[SUPPLIED PASSAGE Boundary: Start]

Stovall-Arbertha v. The Commissioner of Social Security

CourtDistrict Court, D. Maryland
DecidedFebruary 18, 2020
Docket8:19-cv-00406
StatusUnknown

This text of Stovall-Arbertha v. The Commissioner of Social Security (Stovall-Arbertha v. The Commissioner of Social Security) is published on Counsel Stack Legal Research, covering District Court, D. Maryland primary law. Counsel Stack provides free access to over 12 million legal documents including statutes, case law, regulations, and constitutions.

Bluebook
Stovall-Arbertha v. The Commissioner of Social Security, (D. Md. 2020).

Opinion

UNITED STATES DISTRICT COURT DISTRICT OF MARYLAND CHAMBERS OF 101 WEST LOMBARD STREET STEPHANIE A. GALLAGHER BALTIMORE, MARYLAND 21201 UNITED STATES DISTRICT JUDGE (410) 962-7780

February 18, 2020 LETTER TO THE PARTIES

RE: Toni S. v. Commissioner, Social Security Administration; Civil No. SAG-19-406

Dear Plaintiff and Counsel:

On February 14, 2019, Plaintiff Toni S., who appears pro se, petitioned this Court to review the Social Security Administration’s (“SSA’s”) final decision to deny her claim for Disability Insurance Benefits. ECF 1. I have considered the SSA’s motion for summary judgment and Plaintiff’s response. ECF 15, 17. I find that no hearing is necessary. See Loc. R. 105.6 (D. Md. 2018). This Court must uphold the decision of the SSA if it is supported by substantial evidence and if the SSA employed proper legal standards. See 42 U.S.C. §§ 405(g), 1383(c)(3); Craig v. Chater, 76 F.3d 585, 589 (4th Cir. 1996). Under that standard, I will grant the SSA’s motion, and affirm the SSA’s judgment pursuant to sentence four of 42 U.S.C. § 405(g). This letter explains my rationale.

Plaintiff filed her claim for benefits on September 11, 2014, alleging a disability onset date of December 24, 2009. Tr. 81, 88. Her claim was denied initially and on reconsideration. Tr. 102-05, 115-16. An Administrative Law Judge (“ALJ”) held a hearing on September 19, 2017, at which Plaintiff was represented by counsel. Tr. 40-80. Following that hearing, the ALJ determined that Plaintiff was not disabled within the meaning of the Social Security Act during the relevant time frame. Tr. 21-35. The Appeals Council denied Plaintiff’s request for review, Tr. 1-5, so the ALJ’s decision constitutes the final, reviewable decision of the SSA.

[SUPPLIED PASSAGE Boundary: End]
[SUPPLIED DATA Boundary: Start]

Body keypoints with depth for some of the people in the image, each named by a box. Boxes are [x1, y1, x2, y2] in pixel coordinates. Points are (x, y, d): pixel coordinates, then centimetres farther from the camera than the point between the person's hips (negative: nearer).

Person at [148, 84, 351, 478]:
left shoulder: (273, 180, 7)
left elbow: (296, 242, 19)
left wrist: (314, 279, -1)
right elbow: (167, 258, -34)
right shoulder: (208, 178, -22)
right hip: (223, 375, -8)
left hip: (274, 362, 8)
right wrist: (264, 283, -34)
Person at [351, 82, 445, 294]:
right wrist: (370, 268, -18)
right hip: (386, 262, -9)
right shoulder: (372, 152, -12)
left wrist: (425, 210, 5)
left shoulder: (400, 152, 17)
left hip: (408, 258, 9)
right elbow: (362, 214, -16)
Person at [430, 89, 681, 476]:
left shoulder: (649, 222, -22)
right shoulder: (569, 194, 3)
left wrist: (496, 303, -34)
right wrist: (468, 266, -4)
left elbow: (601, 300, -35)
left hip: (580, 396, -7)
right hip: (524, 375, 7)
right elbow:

[SUPPLIED DATA Boundary: End]

_TASKS TO CARRY OUT_:
- A) In the court letter on Toni S.'s Social Security appeal, on what date did she file her claim for benefits?
- B) Using the court letter on Toni S.'s Social Security appeal, explain why the ALJ's decision counts as the SSA's final, reviewable decision.
- C) Please carry on the court letter on Toni S.'s Social Security appeal from where it stops.

_EXERCISE RESPONSES_:
- A) September 11, 2014.

- B) The Appeals Council denied Plaintiff's request for review, so the ALJ's decision became the final, reviewable decision of the SSA.

- C)
The ALJ found that Plaintiff suffered from the severe impairments of “sarcoidosis, arthritis, and status-post left flatfoot reconstruction.” Tr. 24. Despite these impairments, the ALJ determined that Plaintiff retained the residual functional capacity (“RFC”) to:

perform light work as defined in 20 CFR 404.1567(b) and 416.967(b) except she can occasionally push and pull with her left lower extremity. She can occasionally climb ramps and stairs, balance, stoop, kneel, crouch, and crawl. She can never climb ladders, ropes, and scaffolds. She must avoid concentrated exposure to fumes, odors, dusts, and gases.

Tr. 27. After considering the testimony of a vocational expert (“VE”), the ALJ determined that Plaintiff could perform her past relevant work as a security supervisor and satellite project February 18, 2020 Page 2

coordinator, and, in the alternative, that Plaintiff could perform other jobs existing in significant numbers in the national economy. Tr. 33-35. Accordingly, the ALJ determined that Plaintiff was not disabled. Tr. 35.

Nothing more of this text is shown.